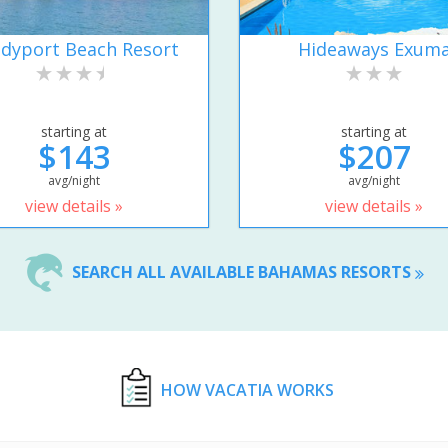
dyport Beach Resort
Hideaways Exum
starting at
starting at
$143
$207
avg/night
avg/night
view details »
view details »
SEARCH ALL AVAILABLE BAHAMAS RESORTS
HOW VACATIA WORKS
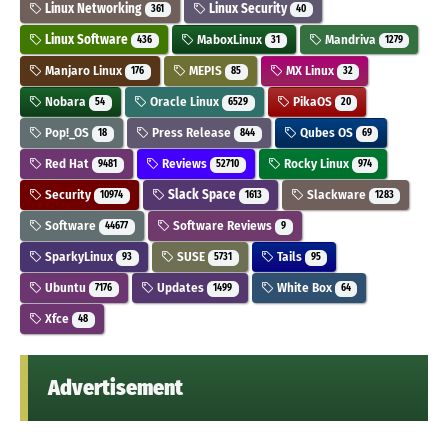
Linux Networking
Linux Security
361
40
Linux Software
MaboxLinux
Mandriva
436
31
1279
Manjaro Linux
MEPIS
MX Linux
176
85
32
Nobara
Oracle Linux
PikaOS
54
6529
20
Pop!_OS
Press Release
Qubes OS
18
844
69
Red Hat
Reviews
Rocky Linux
9481
52710
974
Security
Slack Space
Slackware
10974
1613
1283
Software
Software Reviews
44677
9
SparkyLinux
SUSE
Tails
93
5731
95
Ubuntu
Updates
White Box
7176
1499
64
Xfce
48
Advertisement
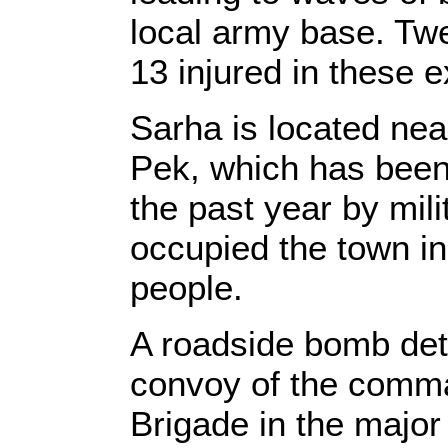
local army base. Twe
13 injured in these e
Sarha is located nea
Pek, which has been
the past year by mili
occupied the town in 
people.
A roadside bomb det
convoy of the comma
Brigade in the major i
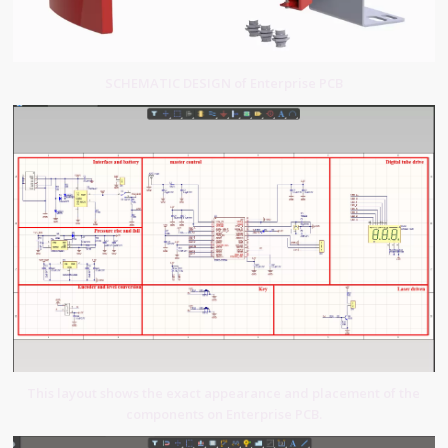
SCHEMATIC DESIGN of Enterprise PCB
This layout shows the exact appearance and placement of the
components on Enterprise PCB.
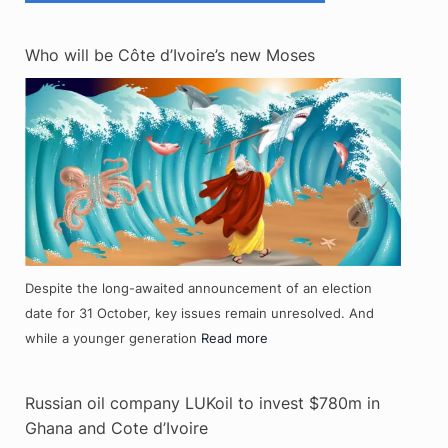
Who will be Côte d’Ivoire’s new Moses
Despite the long-awaited announcement of an election
date for 31 October, key issues remain unresolved. And
while a younger generation
Read more
Russian oil company LUKoil to invest $780m in
Ghana and Cote d’Ivoire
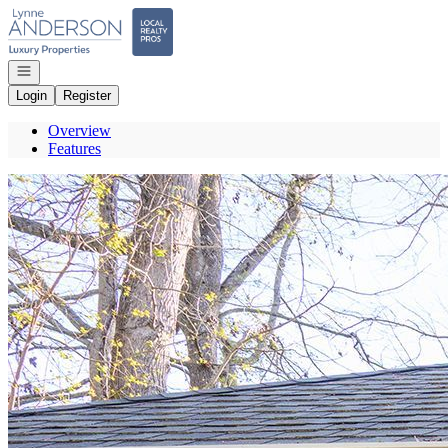
Go to: Homepage
Open navigation
Login
Register
Overview
Features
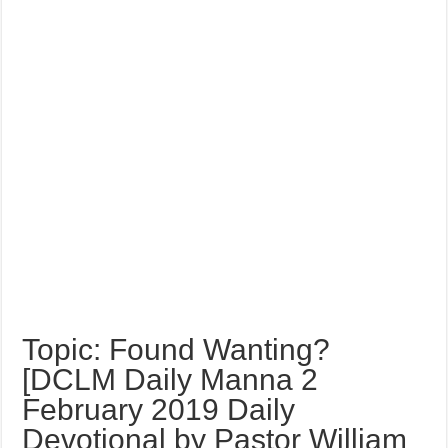
Topic: Found Wanting?
[DCLM Daily Manna 2
February 2019 Daily
Devotional by Pastor William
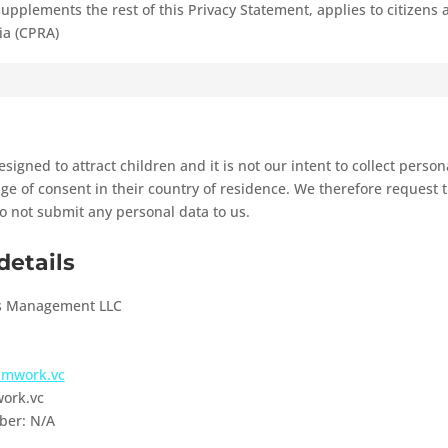
supplements the rest of this Privacy Statement, applies to citizens
ia (CPRA)
signed to attract children and it is not our intent to collect perso
ge of consent in their country of residence. We therefore request 
o not submit any personal data to us.
details
s Management LLC
eamwork.vc
ork.vc
ber: N/A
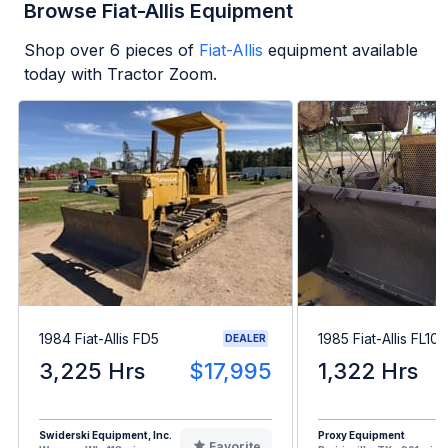
Browse Fiat-Allis Equipment
Shop over
6
pieces of
Fiat-Allis
equipment available
today with Tractor Zoom.
1984 Fiat-Allis FD5
1985 Fiat-Allis FL10E
DEALER
3,225 Hrs
$17,995
1,322 Hrs
Swiderski Equipment, Inc.
Proxy Equipment
Favorite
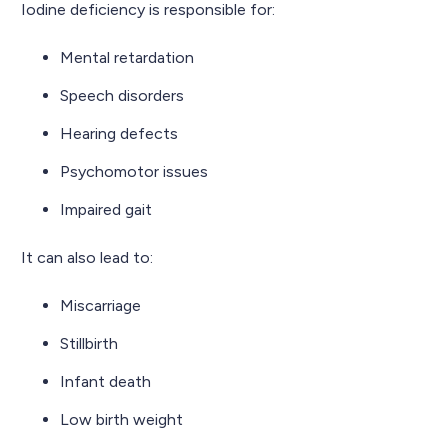
Iodine deficiency is responsible for:
Mental retardation
Speech disorders
Hearing defects
Psychomotor issues
Impaired gait
It can also lead to:
Miscarriage
Stillbirth
Infant death
Low birth weight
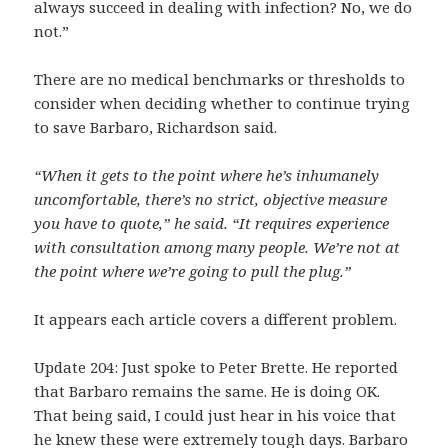
always succeed in dealing with infection? No, we do
not.”
There are no medical benchmarks or thresholds to
consider when deciding whether to continue trying
to save Barbaro, Richardson said.
“When it gets to the point where he’s inhumanely
uncomfortable, there’s no strict, objective measure
you have to quote,” he said. “It requires experience
with consultation among many people. We’re not at
the point where we’re going to pull the plug.”
It appears each article covers a different problem.
Update 204: Just spoke to Peter Brette. He reported
that Barbaro remains the same. He is doing OK.
That being said, I could just hear in his voice that
he knew these were extremely tough days. Barbaro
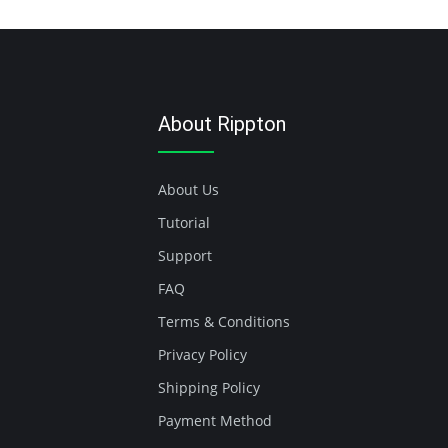
About Rippton
About Us
Tutorial
Support
FAQ
Terms & Conditions
Privacy Policy
Shipping Policy
Payment Method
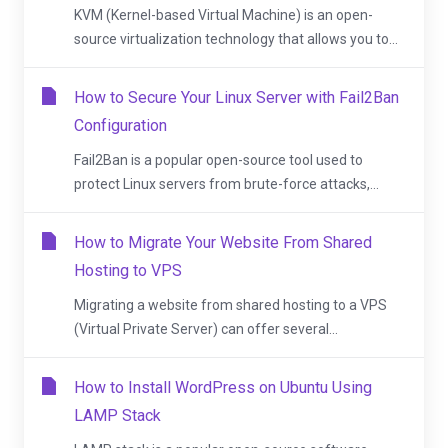
KVM (Kernel-based Virtual Machine) is an open-
source virtualization technology that allows you to...
How to Secure Your Linux Server with Fail2Ban
Configuration
Fail2Ban is a popular open-source tool used to
protect Linux servers from brute-force attacks,...
How to Migrate Your Website From Shared
Hosting to VPS
Migrating a website from shared hosting to a VPS
(Virtual Private Server) can offer several...
How to Install WordPress on Ubuntu Using
LAMP Stack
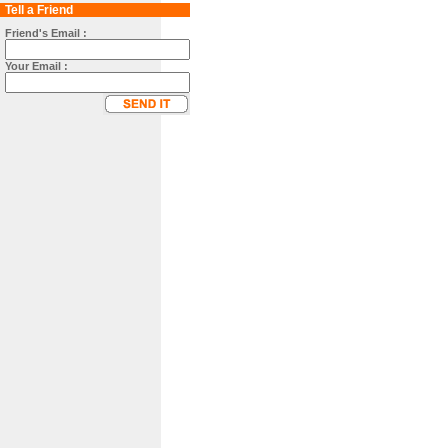
Tell a Friend
Friend's Email :
Your Email :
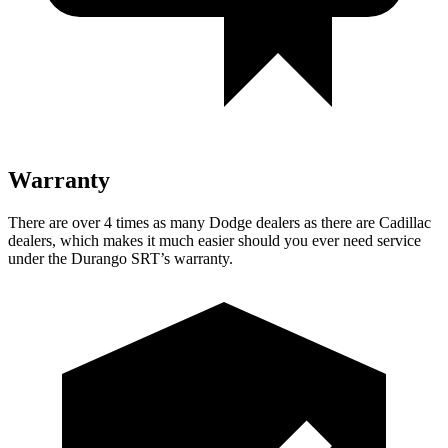
Warranty
There are over 4 times as many Dodge dealers as there are Cadillac
dealers, which makes it much easier should you ever need service
under the Durango SRT’s warranty.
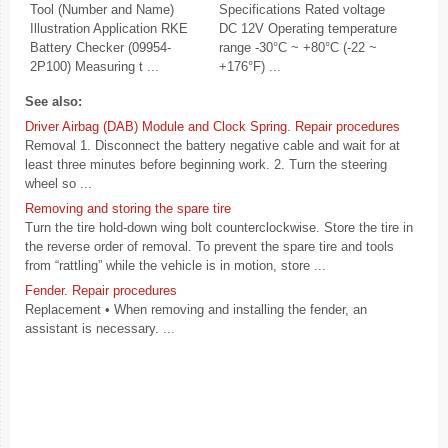
Tool (Number and Name)
Specifications Rated voltage
Illustration Application RKE
DC 12V Operating temperature
Battery Checker (09954-
range -30°C ~ +80°C (-22 ~
2P100) Measuring t ...
+176°F) ...
See also:
Driver Airbag (DAB) Module and Clock Spring. Repair procedures
Removal 1. Disconnect the battery negative cable and wait for at
least three minutes before beginning work. 2. Turn the steering
wheel so ...
Removing and storing the spare tire
Turn the tire hold-down wing bolt counterclockwise. Store the tire in
the reverse order of removal. To prevent the spare tire and tools
from “rattling” while the vehicle is in motion, store ...
Fender. Repair procedures
Replacement • When removing and installing the fender, an
assistant is necessary. ...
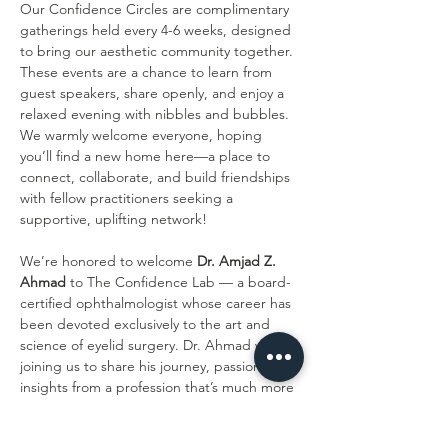
Our Confidence Circles are complimentary 
gatherings held every 4-6 weeks, designed 
to bring our aesthetic community together. 
These events are a chance to learn from 
guest speakers, share openly, and enjoy a 
relaxed evening with nibbles and bubbles. 
We warmly welcome everyone, hoping 
you’ll find a new home here—a place to 
connect, collaborate, and build friendships 
with fellow practitioners seeking a 
supportive, uplifting network!
We’re honored to welcome 
Dr. Amjad Z. 
Ahmad
 to The Confidence Lab — a board-
certified ophthalmologist whose career has 
been devoted exclusively to the art and 
science of eyelid surgery. Dr. Ahmad will be 
joining us to share his journey, passion, and 
insights from a profession that’s much more 
than a job to him — it’s a calling. Known 
throughout Chicago and beyond for his 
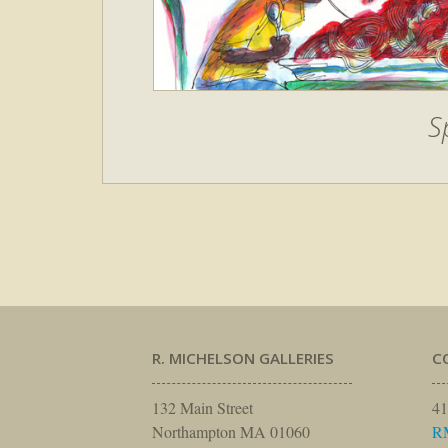
S
R. MICHELSON GALLERIES
C
132 Main Street
41
Northampton MA 01060
R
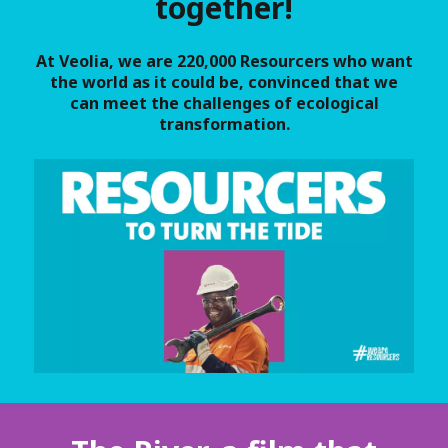
together!
At Veolia, we are 220,000 Resourcers who want
the world as it could be, convinced that we
can meet the challenges of ecological
transformation.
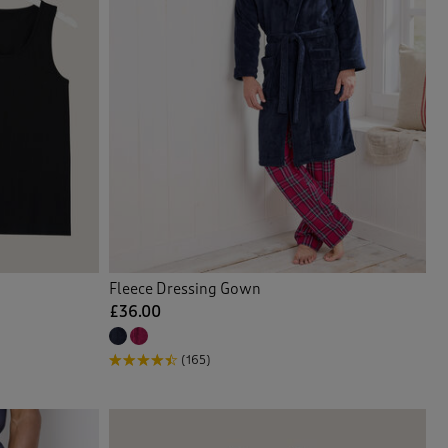
Fleece Dressing Gown
£36.00
(165)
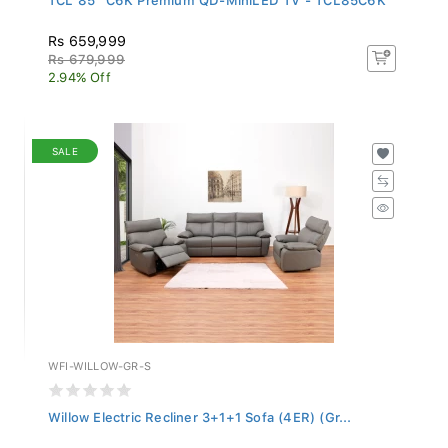
Rs 659,999
Rs 679,999
2.94% Off
SALE
WFI-WILLOW-GR-S
Willow Electric Recliner 3+1+1 Sofa (4ER) (Gr...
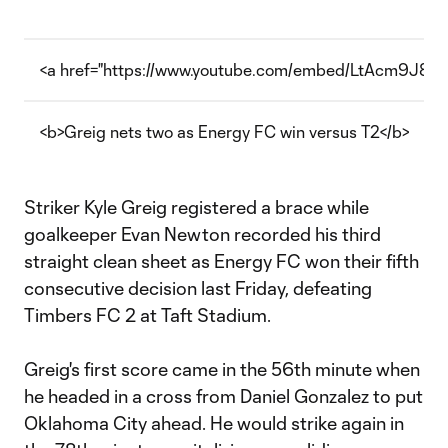
<a href="https://www.youtube.com/embed/LtAcm9J8F7o
<b>Greig nets two as Energy FC win versus T2</b>
Striker Kyle Greig registered a brace while
goalkeeper Evan Newton recorded his third
straight clean sheet as Energy FC won their fifth
consecutive decision last Friday, defeating
Timbers FC 2 at Taft Stadium.
Greig's first score came in the 56th minute when
he headed in a cross from Daniel Gonzalez to put
Oklahoma City ahead. He would strike again in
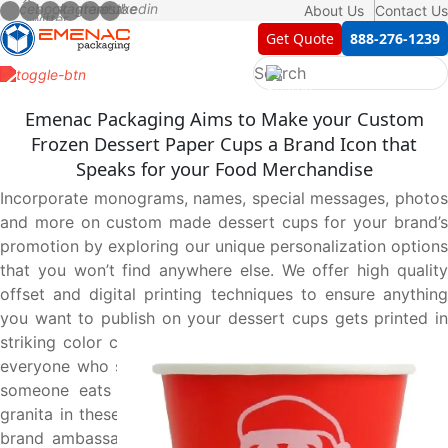
About Us
Contact Us
Get Quote
888-276-1239
Emenac Packaging Aims to Make your Custom
Frozen Dessert Paper Cups a Brand Icon that
Speaks for your Food Merchandise
Incorporate monograms, names, special messages, photos
and more on custom made dessert cups for your brand’s
promotion by exploring our unique personalization options
that you won’t find anywhere else. We offer high quality
offset and digital printing techniques to ensure anything
you want to publish on your dessert cups gets printed in
striking color combinations and stamps an impression on
everyone who sees this custom designed cup. Every time
someone eats a dessert such as gelato, ice cream, or
granita in these beautifully made cups, he/she becomes a
brand ambassador of your merchandise which ultimately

###

:: Required action ::
In the listing above, find the line containing "It appears each". Output it and every line after it up to and including the line containing "How to Migrate Your Website From Shared", exactly, but skip the pictures.

:: Answer section ::
It appears each article covers a different problem.
Update 204: Just spoke to Peter Brette. He reported
that Barbaro remains the same. He is doing OK.
That being said, I could just hear in his voice that
he knew these were extremely tough days. Barbaro
About Rippton
About Us
Tutorial
Support
FAQ
Terms & Conditions
Privacy Policy
Shipping Policy
Payment Method
KVM (Kernel-based Virtual Machine) is an open-
source virtualization technology that allows you to...
How to Secure Your Linux Server with Fail2Ban
Configuration
Fail2Ban is a popular open-source tool used to
protect Linux servers from brute-force attacks,...
How to Migrate Your Website From Shared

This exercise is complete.